O ministro do Supremo Tribunal Federal (STF) André Mendonça deve ouvir, na próxima terça-feira (8), o empresário Antonio Carlos Freixo Júnior, conhecido como “Mineiro”, que firmou um acordo de delação premiada com a Procuradoria-Geral da República (PGR). A colaboração trata de supostos repasses feitos pelo empresário Daniel Vorcaro para financiar o filme “Dark Horse”, cinebiografia do ex-presidente Jair Bolsonaro (PL).
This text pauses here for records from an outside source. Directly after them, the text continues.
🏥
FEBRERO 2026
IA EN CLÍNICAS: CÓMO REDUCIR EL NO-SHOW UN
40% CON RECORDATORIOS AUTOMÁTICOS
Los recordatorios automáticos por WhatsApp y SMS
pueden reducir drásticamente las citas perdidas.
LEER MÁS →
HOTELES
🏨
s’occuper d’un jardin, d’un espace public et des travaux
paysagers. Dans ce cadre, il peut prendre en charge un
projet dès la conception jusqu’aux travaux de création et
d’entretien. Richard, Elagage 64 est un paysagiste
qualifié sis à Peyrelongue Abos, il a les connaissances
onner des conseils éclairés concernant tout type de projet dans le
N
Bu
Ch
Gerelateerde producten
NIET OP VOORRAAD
A audiência será realizada no gabinete de Mendonça e tem como objetivo verificar se Freixo Júnior aderiu voluntariamente ao acordo firmado com a PGR. A oitiva faz parte do procedimento necessário para que o ministro avalie a possibilidade de homologar a delação.

A informação foi inicialmente divulgada pelo jornal O Globo e posteriormente confirmada pelo SBT News. Durante a audiência, Mendonça deverá analisar as circunstâncias em que a colaboração foi firmada, além dos termos apresentados pela defesa e pelo Ministério Público.
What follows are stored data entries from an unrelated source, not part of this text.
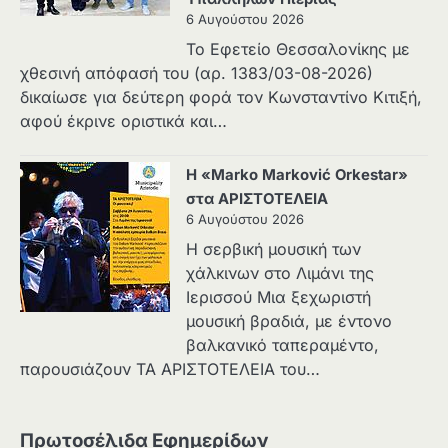
6 Αυγούστου 2026
Το Εφετείο Θεσσαλονίκης με
χθεσινή απόφασή του (αρ. 1383/03-08-2026)
δικαίωσε για δεύτερη φορά τον Κωνσταντίνο Κιτιξή,
αφού έκρινε οριστικά και…
Η «Marko Marković Orkestar»
στα ΑΡΙΣΤΟΤΕΛΕΙΑ
6 Αυγούστου 2026
Η σερβική μουσική των
χάλκινων στο Λιμάνι της
Ιερισσού Μια ξεχωριστή
μουσική βραδιά, με έντονο
βαλκανικό ταπεραμέντο,
παρουσιάζουν ΤΑ ΑΡΙΣΤΟΤΕΛΕΙΑ του…
Πρωτοσέλιδα Εφημερίδων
Freixo Júnior é proprietário da empresa Entre Investimentos e Participações, que, segundo as investigações, teria sido utilizada para operacionalizar os repasses de recursos atribuídos a Daniel Vorcaro destinados à produção do filme. Os pagamentos teriam ocorrido depois de uma solicitação feita pelo senador Flávio Bolsonaro (PL-RJ), que também é candidato à Presidência da República.

O empresário passou a ser investigado no âmbito da Operação Compliance Zero, que apura suspeitas de irregularidades relacionadas ao Banco Master e a operações envolvendo Daniel Vorcaro, ex-controlador da instituição financeira. A Entre Investimentos e Participações foi alvo de uma operação de busca e apreensão durante as investigações.

A delação premiada é um mecanismo utilizado pela Justiça e pelos órgãos de investigação para obter informações, documentos e outros elementos que possam contribuir para o esclarecimento de crimes. Em troca, o colaborador pode receber benefícios previstos na legislação e no próprio acordo, desde que cumpra as obrigações estabelecidas e que a colaboração seja posteriormente validada pela Justiça.

No caso de Freixo Júnior, caberá a André Mendonça verificar se a colaboração foi realizada de maneira espontânea e sem qualquer tipo de coação. O ministro também deverá avaliar os termos do acordo e os elementos apresentados pelo empresário, além de verificar se as informações fornecidas podem contribuir efetivamente para o avanço das investigações.

A homologação não significa, por si só, que todas as informações apresentadas pelo colaborador sejam consideradas verdadeiras. Os relatos, documentos e demais elementos entregues às autoridades ainda podem ser analisados e confrontados com outras provas produzidas durante as investigações.

O caso está relacionado às apurações que envolvem Daniel Vorcaro e o Banco Master, que passaram a ser alvo de diferentes medidas investigativas. A possível relação entre recursos atribuídos ao empresário e a produção do filme “Dark Horse” também entrou no radar das autoridades.

Com a audiência marcada para terça-feira, a expectativa é de que Mendonça tenha os primeiros elementos necessários para decidir sobre a homologação do acordo de delação firmado entre Freixo Júnior e a PGR. Até que haja uma eventual decisão judicial, os termos da colaboração permanecem sob análise do Supremo Tribunal Federal.